First, the loss of US Air won’t be lamented even by some people
who lease them aircraft or finance their planes. If you’re a major
institution with a large portfolio of aircraft, you might be happy to
see US Air go out of business, figuring it will enhance the value of your
aircraft being operated by other airlines. Furthermore, major aircraft
owners have probably already taken their hickies on their financial statements
with regard to United Airlines and US Air, so the liquidation of either
of them might not have any balance sheet effect on the aircraft lessors.
In short, US Air’s demise could come quickly and without advance
warning. We could wake up some morning to find that management has shut
down the operation because advance booking weren’t generating enough
cash to make the numbers work.
The loss of US Air will be the single most important event to date in
the history of the airline industry, because I’ll bet that low cost
carriers will get their hands on most of the gates and slots at La Guardia
and Regan National. Just imagine how the competitive picture will look
everywhere east of the Mississippi if low cost carriers become the dominant
operators at La Guardia and Regan National.
Next, let’s go take the temperature over at United Airlines.

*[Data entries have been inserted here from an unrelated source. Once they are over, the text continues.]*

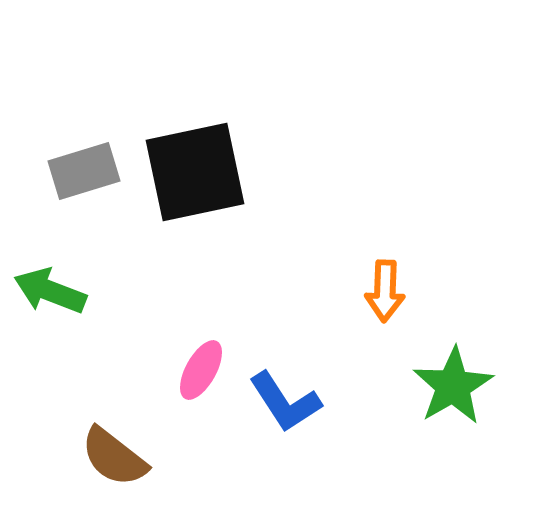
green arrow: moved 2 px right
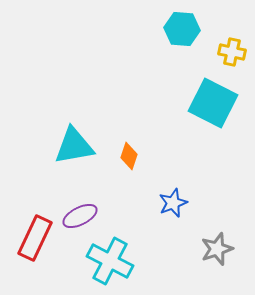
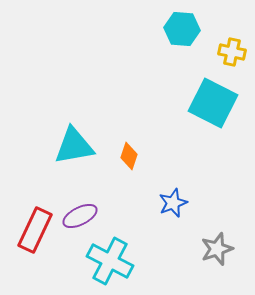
red rectangle: moved 8 px up
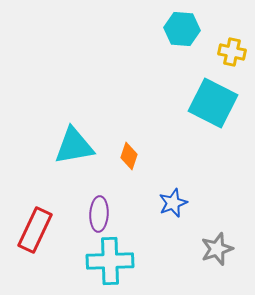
purple ellipse: moved 19 px right, 2 px up; rotated 60 degrees counterclockwise
cyan cross: rotated 30 degrees counterclockwise
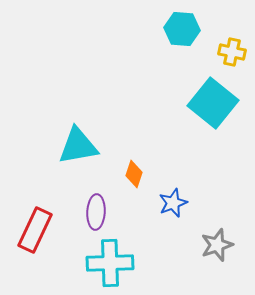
cyan square: rotated 12 degrees clockwise
cyan triangle: moved 4 px right
orange diamond: moved 5 px right, 18 px down
purple ellipse: moved 3 px left, 2 px up
gray star: moved 4 px up
cyan cross: moved 2 px down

In our last teleconference, I recommended that an airline in chapter 11
should plan to stay there for three years, until the rate of change in
the industry slows down. In another three months, UAL already will have
been in chapter 11 for two years. Right now, they are effectively beginning
their second reorganization.
Until now, the changes at UAL have been modest. They’ve battered
their employees and their aircraft owners, but the business plan is pretty
much the same and their costs are still among the highest. Until now,
their reorganization had been based on the idea of a huge government loan.
With Uncle Sam no longer in the picture, we can now expect UAL to take
out the knife and make some serious changes. If they don’t, I question
whether the airline will survive.
In terms of emerging from chapter 11, I had assumed that UAL would look
around for an equity investor who would have a controlling position in
the stock, much like Air Canada and US Air in its prior bankruptcy. Much
to my surprise, UAL said recently that it intends only to obtain exit
financing in the form of debt. At the behest of the creditors, United
is now attempting to reorganize so that the stock won’t be diluted.
After all, stock is the only thing that United can distribute to its creditors.
However, I have a major question about whether someone is going to put
1 or 2 billion dollars at risk where the best outcome is to recover your
principal and interest. Furthermore, if you’ve got that much money
at risk, you typically want some control over how the money is spent.
In short, it’s my guess that the investment community will demand
equity for the kind of bucks that United needs. We’ll just have
to stand by and see what happens.
On another front, two unions have a motion up for argument in October
to appoint a trustee over at United. The efforts by the unions to remove
management should not be dismissed out of hand. In addition, other creditors
may be critical of management for spending nearly two years in pursuit
of government loan guarantees based on business plans that were fundamentally
flawed. In any event, replacing management would not be easy. Who from
the outside with substantial airline experience would want the job? Given
how top management at network carriers have been taking pay cuts, becoming
UAL’s CEO would mean working 18 hours a day for comparatively low
compensation with the possibility of taking the blame if the company fails.
Anyway, good people have already been leaving the industry. The CFO at
American Airlines left more than a year ago, and Delta’s CFO left
this spring. Both went to other industries. That in itself doesn’t
say much good about the airline industry.